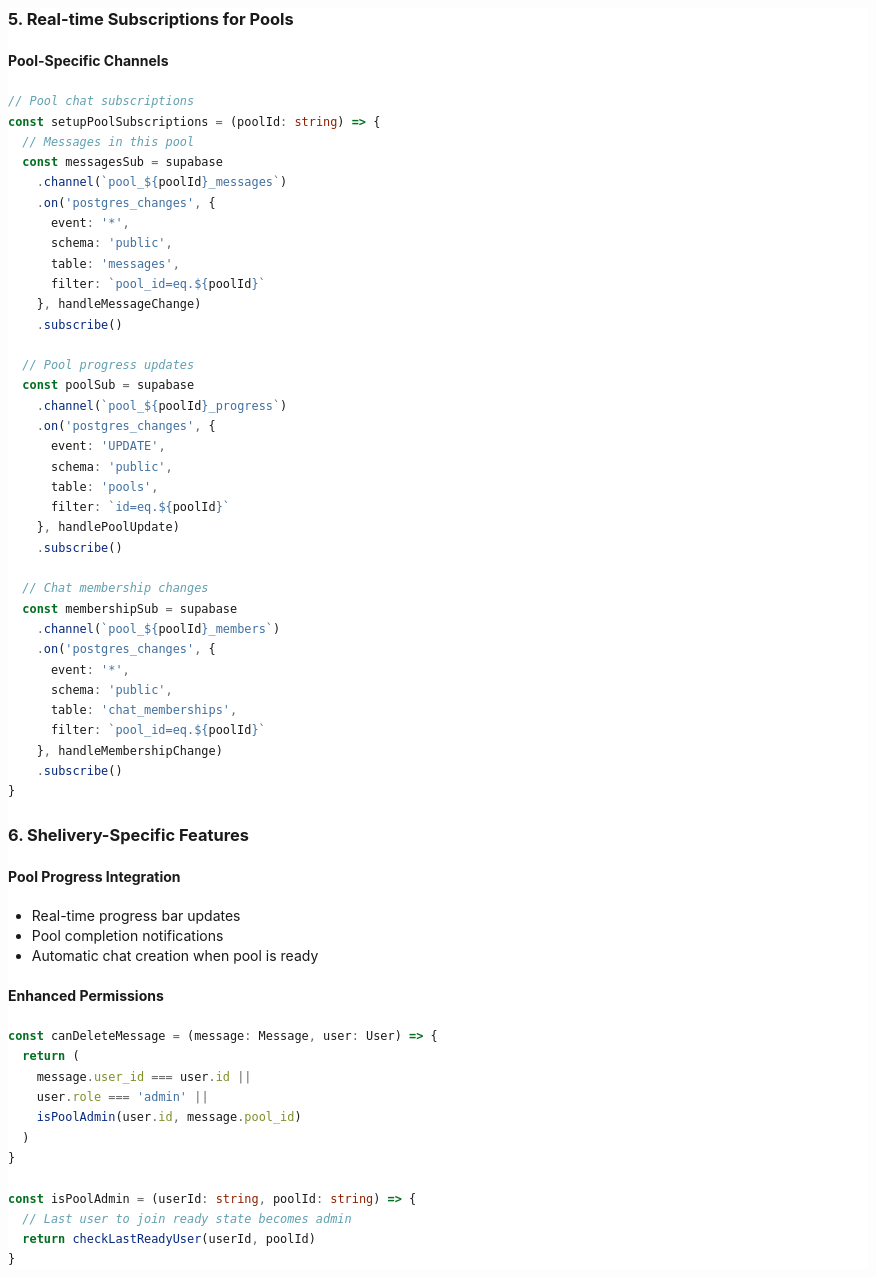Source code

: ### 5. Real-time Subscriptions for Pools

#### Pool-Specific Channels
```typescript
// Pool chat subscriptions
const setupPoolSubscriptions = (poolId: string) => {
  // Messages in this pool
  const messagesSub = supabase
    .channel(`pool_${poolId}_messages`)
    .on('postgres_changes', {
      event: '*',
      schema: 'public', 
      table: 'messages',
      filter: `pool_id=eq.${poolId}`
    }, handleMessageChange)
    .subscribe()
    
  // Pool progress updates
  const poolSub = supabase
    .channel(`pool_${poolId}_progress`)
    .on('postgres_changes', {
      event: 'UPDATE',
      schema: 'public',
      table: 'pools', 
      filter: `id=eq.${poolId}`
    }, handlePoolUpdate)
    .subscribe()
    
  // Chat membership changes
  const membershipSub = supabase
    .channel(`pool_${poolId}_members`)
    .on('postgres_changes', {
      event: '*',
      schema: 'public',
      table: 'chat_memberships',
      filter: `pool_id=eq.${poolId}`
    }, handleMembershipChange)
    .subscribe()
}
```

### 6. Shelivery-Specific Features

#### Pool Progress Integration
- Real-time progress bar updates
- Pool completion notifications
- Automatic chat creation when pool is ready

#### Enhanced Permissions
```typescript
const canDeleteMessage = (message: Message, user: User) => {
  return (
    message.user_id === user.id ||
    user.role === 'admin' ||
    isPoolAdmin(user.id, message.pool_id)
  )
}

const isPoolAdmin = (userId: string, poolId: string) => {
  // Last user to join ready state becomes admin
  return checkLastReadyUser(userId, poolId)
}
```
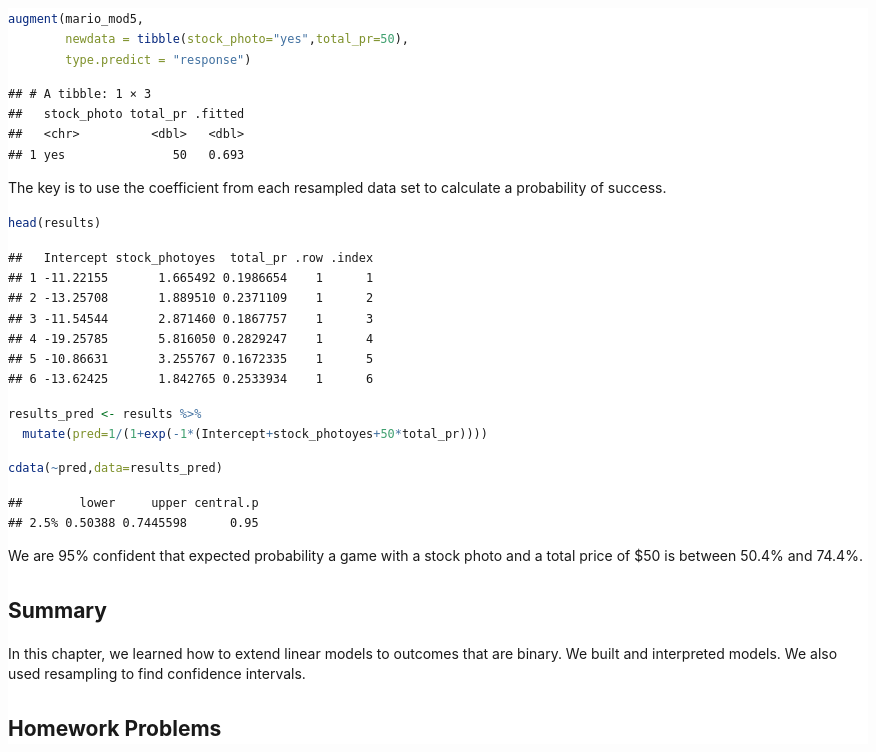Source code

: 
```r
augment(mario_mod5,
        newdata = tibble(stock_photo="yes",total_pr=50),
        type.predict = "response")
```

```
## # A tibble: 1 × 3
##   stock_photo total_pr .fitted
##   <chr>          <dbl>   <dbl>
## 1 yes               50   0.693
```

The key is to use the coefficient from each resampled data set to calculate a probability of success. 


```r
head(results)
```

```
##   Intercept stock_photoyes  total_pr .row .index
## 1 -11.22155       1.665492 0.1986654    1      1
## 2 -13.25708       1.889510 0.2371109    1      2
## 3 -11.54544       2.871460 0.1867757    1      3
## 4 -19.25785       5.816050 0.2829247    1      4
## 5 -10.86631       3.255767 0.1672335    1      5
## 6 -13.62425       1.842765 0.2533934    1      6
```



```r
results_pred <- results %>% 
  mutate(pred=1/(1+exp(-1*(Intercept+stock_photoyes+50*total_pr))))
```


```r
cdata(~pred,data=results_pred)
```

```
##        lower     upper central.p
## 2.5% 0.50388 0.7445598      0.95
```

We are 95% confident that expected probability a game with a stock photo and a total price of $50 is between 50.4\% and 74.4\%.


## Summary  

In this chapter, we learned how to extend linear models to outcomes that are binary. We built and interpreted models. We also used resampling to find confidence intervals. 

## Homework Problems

---------------

Across the whole listing above, find every line with the string "updates" and copy it.

  // Pool progress updates
- Real-time progress bar updates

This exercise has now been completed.